Exercise directions:
Read the listing and extract each line that includes the word "salidas".

Dataset excerpts:
++++++++++++++++++++
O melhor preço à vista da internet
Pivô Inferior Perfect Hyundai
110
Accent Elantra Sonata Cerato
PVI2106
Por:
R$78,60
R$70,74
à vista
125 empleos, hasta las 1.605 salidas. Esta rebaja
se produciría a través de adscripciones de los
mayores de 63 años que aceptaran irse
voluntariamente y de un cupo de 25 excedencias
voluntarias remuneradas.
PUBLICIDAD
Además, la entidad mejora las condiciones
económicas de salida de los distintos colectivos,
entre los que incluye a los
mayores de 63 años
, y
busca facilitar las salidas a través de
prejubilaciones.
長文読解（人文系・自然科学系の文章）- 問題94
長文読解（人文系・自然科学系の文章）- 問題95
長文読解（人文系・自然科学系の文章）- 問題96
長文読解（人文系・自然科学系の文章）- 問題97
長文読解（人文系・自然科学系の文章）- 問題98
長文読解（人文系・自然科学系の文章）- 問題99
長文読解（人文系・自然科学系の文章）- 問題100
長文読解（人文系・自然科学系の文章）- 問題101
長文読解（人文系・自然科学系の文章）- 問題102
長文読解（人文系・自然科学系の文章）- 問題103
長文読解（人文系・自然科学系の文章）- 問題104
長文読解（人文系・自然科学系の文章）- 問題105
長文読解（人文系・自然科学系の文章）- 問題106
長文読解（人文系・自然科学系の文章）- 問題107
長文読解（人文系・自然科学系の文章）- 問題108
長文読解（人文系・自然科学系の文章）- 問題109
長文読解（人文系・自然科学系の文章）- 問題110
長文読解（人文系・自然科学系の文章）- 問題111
++++++++++++++++++++
Result for this task:
125 empleos, hasta las 1.605 salidas. Esta rebaja
busca facilitar las salidas a través de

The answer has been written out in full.